Decomposing manipulator dynamics into modules enables local geometric controllers with a single adaptation gain that cut RMS position error by at least 12.2 percent.

A machine-rendered reading of the paper's core claim, the machinery that carries it, and where it could break.

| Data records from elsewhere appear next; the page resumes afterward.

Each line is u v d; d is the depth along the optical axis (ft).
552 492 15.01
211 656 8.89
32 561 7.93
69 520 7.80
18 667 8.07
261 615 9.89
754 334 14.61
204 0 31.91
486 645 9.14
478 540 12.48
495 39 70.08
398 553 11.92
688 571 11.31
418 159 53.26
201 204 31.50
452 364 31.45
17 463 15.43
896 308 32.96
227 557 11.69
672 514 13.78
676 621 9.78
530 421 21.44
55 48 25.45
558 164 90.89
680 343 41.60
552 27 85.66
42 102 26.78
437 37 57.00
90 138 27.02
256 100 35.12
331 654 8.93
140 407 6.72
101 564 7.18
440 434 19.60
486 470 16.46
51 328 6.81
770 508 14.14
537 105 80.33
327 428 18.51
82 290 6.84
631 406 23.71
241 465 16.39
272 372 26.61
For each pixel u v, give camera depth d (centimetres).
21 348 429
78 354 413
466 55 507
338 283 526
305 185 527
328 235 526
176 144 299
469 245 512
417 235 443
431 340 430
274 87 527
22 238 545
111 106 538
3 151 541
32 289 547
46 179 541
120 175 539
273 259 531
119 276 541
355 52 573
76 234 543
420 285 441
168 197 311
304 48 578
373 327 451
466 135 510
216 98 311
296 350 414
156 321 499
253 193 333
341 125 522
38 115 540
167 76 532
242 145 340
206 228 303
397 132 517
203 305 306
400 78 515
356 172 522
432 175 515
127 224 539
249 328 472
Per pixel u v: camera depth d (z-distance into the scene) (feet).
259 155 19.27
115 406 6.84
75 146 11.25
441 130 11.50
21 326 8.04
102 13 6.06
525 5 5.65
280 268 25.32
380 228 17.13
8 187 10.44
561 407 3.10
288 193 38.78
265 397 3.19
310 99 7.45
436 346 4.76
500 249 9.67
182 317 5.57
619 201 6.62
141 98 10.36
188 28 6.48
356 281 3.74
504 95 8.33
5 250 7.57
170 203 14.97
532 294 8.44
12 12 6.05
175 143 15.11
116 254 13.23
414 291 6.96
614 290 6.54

This paper introduces an adaptive modular geometric control approach for robotic manipulators by breaking the overall system dynamics into separate modules. Local geometric controllers are then designed for each module, with a single adaptation gain handling uncertainties throughout the system to keep estimates consistent and stable. Exponential stability is shown when the model is perfect, and simulations on a redundant arm confirm at least 12.2 percent lower RMS position errors than competing methods while using similar control effort. The framework addresses parametric uncertainties without drift in estimates.

Core claim

The adaptive modular geometric control framework decomposes the manipulator dynamics into individual modules to design local geometric control laws at the module level. A geometric adaptation law with only one adaptation gain is incorporated to handle parametric uncertainties, ensuring physically consistent and drift-free estimates. Exponential stability is established for the nominal case, and simulations demonstrate a reduction in RMS position error of at least 12.2% compared to state-of-the-art controllers under nearly identical control effort.

What carries the argument

The adaptive modular geometric control framework, which decomposes overall dynamics into modules for independent local geometric control laws augmented by a single-gain adaptation mechanism.

If this is right

  • Exponential stability holds in the nominal case without adaptation.
  • RMS position error reduces by at least 12.2 percent with nearly identical control effort.
  • Parametric uncertainties are compensated while preserving high tracking performance.
  • A single adaptation gain suffices for the entire system with physically consistent estimates.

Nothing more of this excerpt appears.